WASHINGTON –The Trump government on Tuesday imposed sanctions on 10 businesses and six individuals from China and Russia who it states helped North Korea develop its nuclear and missile programs.
“We are taking actions consistent with U.N. sanctions to prove that there are consequences for defying sanctions and providing support to North Korea, and to discourage this action later on,” stated Treasury Secretary Steve Mnuchin in a statement.
The new sanctions are the latest in a raft of blacklists issued to punish Chinese and Russian businesses that try to evade international attempts to isolate North Korea. They seek to decrease violators off from the U.S. fiscal system, which extends to banks in Russia and China that use it to move money between institutions.
Trump has hunted rsquo & China;s aid in reigning in rsquo & North Korea;s atomic program, that has demonstrated significant strides within the last year. But he afterwards expressed frustration with North Korea’s key ally China, saying the U.S. would use the resources at its disposal to raise strain on the North.

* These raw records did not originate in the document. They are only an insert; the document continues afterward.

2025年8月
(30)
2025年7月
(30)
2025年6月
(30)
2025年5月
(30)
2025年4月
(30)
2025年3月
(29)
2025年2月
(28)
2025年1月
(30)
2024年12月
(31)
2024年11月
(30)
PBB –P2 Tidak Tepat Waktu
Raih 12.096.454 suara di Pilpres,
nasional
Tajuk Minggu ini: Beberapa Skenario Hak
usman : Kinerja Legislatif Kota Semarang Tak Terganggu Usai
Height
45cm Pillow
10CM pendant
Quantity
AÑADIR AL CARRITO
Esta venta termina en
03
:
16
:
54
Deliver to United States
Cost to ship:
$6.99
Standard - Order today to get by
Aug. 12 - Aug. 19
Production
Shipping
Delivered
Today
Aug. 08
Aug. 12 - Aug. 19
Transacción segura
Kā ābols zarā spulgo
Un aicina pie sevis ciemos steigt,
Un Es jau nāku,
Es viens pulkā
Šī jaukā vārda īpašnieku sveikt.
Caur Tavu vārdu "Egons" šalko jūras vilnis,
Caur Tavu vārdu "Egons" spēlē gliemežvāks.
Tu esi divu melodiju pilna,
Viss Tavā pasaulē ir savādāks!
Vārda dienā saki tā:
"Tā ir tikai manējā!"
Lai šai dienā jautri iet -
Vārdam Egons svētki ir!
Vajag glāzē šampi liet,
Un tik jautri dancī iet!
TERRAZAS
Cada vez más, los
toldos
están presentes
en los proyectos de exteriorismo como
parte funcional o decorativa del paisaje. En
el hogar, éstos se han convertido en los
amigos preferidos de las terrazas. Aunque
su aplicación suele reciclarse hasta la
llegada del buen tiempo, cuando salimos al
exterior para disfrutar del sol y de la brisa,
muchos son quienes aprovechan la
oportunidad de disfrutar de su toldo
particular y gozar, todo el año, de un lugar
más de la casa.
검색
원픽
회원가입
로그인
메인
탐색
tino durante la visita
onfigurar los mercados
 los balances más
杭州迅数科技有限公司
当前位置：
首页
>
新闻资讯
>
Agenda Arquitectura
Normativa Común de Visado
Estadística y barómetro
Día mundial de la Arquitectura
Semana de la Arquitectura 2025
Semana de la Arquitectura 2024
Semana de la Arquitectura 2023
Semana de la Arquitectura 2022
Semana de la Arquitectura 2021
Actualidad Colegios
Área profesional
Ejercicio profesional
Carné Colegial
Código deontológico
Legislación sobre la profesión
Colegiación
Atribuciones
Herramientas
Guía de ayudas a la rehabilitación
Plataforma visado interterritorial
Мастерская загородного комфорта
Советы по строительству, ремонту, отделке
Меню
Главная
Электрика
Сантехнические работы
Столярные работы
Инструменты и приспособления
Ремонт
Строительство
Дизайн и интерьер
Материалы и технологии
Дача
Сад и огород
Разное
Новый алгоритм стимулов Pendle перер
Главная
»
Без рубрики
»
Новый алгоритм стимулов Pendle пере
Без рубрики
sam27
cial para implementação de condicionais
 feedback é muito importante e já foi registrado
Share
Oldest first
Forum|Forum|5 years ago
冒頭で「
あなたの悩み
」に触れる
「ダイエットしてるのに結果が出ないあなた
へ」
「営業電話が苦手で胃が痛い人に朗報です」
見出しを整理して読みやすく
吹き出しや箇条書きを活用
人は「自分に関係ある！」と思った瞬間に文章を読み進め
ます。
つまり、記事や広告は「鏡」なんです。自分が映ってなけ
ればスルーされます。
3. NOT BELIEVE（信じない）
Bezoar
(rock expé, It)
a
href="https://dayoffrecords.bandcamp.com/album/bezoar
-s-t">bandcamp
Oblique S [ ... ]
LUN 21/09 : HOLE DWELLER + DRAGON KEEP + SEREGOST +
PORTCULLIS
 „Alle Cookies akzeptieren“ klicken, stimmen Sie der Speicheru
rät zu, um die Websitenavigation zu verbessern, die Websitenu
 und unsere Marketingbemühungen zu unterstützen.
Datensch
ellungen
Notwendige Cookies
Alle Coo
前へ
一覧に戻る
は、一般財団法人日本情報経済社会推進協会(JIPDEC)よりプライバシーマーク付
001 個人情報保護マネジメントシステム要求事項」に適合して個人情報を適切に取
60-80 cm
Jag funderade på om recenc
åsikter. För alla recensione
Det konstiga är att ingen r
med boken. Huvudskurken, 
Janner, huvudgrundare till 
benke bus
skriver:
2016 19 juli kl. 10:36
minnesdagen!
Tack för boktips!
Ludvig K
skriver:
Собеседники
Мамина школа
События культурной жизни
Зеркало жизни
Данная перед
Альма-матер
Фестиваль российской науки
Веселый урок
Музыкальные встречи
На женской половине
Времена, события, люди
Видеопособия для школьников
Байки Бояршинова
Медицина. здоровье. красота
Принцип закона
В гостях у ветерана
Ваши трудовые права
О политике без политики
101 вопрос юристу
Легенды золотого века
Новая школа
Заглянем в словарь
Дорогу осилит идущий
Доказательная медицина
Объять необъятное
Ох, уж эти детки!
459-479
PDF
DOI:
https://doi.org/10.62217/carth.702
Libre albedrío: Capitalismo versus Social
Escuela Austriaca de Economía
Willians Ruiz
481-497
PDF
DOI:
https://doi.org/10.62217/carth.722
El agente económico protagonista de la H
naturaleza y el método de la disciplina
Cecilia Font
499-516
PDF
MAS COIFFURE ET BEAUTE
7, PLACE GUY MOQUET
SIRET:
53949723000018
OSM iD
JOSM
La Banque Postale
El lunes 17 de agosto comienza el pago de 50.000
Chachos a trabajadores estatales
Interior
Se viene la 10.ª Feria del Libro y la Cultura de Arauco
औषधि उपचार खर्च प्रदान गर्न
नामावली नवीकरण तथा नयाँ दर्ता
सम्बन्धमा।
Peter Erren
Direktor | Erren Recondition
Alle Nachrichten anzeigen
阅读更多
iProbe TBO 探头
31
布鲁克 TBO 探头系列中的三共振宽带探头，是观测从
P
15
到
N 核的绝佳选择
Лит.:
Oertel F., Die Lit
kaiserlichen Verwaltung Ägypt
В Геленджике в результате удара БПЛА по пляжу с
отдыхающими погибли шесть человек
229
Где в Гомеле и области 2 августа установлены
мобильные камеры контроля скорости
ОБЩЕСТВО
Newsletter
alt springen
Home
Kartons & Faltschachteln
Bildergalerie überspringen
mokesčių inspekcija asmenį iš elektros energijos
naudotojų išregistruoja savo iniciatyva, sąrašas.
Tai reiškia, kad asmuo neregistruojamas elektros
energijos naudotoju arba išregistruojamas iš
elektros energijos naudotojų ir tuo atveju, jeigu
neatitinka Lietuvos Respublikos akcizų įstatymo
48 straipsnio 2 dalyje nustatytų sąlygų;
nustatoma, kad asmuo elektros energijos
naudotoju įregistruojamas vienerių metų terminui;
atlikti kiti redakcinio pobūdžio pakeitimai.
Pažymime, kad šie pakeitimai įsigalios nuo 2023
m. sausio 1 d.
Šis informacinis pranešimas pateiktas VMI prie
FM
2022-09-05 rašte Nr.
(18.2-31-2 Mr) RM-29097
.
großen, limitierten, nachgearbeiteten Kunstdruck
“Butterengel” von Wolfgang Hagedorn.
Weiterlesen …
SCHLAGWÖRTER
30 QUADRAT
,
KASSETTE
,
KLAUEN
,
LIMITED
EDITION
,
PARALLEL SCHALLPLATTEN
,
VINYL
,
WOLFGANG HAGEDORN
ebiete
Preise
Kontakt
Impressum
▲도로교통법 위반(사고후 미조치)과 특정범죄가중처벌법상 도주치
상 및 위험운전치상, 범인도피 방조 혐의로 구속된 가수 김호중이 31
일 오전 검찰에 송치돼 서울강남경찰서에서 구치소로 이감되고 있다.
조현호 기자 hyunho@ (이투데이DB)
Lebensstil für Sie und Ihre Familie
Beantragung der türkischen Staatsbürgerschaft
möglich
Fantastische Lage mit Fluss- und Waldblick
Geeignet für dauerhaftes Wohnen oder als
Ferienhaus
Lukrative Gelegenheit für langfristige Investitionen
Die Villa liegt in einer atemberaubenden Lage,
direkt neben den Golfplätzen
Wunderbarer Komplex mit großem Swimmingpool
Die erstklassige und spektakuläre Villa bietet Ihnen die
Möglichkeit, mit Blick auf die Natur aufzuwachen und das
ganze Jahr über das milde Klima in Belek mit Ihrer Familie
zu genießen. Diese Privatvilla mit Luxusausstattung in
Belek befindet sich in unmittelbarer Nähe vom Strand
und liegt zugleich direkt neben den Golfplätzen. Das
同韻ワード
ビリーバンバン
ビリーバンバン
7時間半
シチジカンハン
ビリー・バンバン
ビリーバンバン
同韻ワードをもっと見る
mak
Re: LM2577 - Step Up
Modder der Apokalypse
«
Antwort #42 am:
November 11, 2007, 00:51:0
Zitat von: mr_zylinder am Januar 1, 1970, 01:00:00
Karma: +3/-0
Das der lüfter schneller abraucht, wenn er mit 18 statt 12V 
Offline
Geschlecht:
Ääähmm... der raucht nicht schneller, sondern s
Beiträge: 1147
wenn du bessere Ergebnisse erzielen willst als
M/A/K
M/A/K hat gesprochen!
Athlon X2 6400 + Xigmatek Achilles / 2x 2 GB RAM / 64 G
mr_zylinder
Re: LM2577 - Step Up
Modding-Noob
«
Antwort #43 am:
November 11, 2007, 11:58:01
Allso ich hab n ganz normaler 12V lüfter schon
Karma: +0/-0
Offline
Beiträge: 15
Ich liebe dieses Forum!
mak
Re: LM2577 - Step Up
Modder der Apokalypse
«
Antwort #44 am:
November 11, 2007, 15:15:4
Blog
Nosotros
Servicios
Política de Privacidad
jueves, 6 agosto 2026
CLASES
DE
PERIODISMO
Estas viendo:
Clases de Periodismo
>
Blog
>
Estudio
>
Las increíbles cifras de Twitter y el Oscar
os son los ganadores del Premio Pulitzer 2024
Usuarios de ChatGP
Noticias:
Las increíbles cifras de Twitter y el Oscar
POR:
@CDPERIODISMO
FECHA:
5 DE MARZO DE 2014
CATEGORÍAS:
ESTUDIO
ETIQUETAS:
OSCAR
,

The sanctions of Tuesday targeted businesses and individuals involved in its coal North Korean weapons programs and petroleum trade, and its own worker plan, which the State Department says are three big sources of financing for the North’s illicit weapons programs.
North Korea coal commerce provides over $1 billion in revenue. The sanctions goal six companies, two Singapore-based companies that sell oil to four nationals, a Russian firm, North Korea and a building firm located in Namibia:
• China-based Dandong Rich Earth Trading Co. because of its support to formerly sanctioned entities which act on behalf of North Korea’s General Bureau of Atomic Energy, which is responsible to the North’s atomic program. Dadong bought vanadium ore from North Korea in breach of United Nations sanctions resolutions, Treasury said.
• Moscow-based Gefest-M LLC and its Russian director, Ruben Kirakosyan, for assisting metals another formerly sanctioned entity involved in North Korea’s missile and weapons programs, for Korea Tangun Trading Corporation, Treasury stated.
• China- and Hong Kong-based Mingzheng International Trading Limited, which Treasury said acts as a leading company to get a previously-designated bank that has managed transactions in U.S. dollars for North Korea’s principal foreign exchange bank to its North’s proliferation network.
• Three coal firms accountable for importing nearly half a billion dollars’ worth of coal between 2013 and 2016. The firms — Dandong Zhicheng Metallic Materials Co., Ltd., JinHou International Holding Co., Ltd., and Dandong Tianfu Trade Co., Ltd. — helped North Korea create funds that fuel its nuclear and ballistic missile programs, Treasury said.
• two businesses that helped supply North Korea with oil, by attempting to send millions of dollars in payments on behalf of transactions, and working with person and a bank and Three people.
• A North Korean subsidiary of Mansudae Overseas Projects Group of Companies, which was formerly sanctioned by the U.N. for exporting workers from North Korea to create revenue for the government, the Workers’ Party of Korea and also for the country’s Munitions Industry Department, which is responsible for overseeing the North’s ballistic missile program. The employees have been used to build figurines overseas, Treasury stated.
• A Namibia-based subsidiary of a Chinese company which took over four Namibian government building projects on behalf of Mansudae, which has been designated by U.N. sanctions.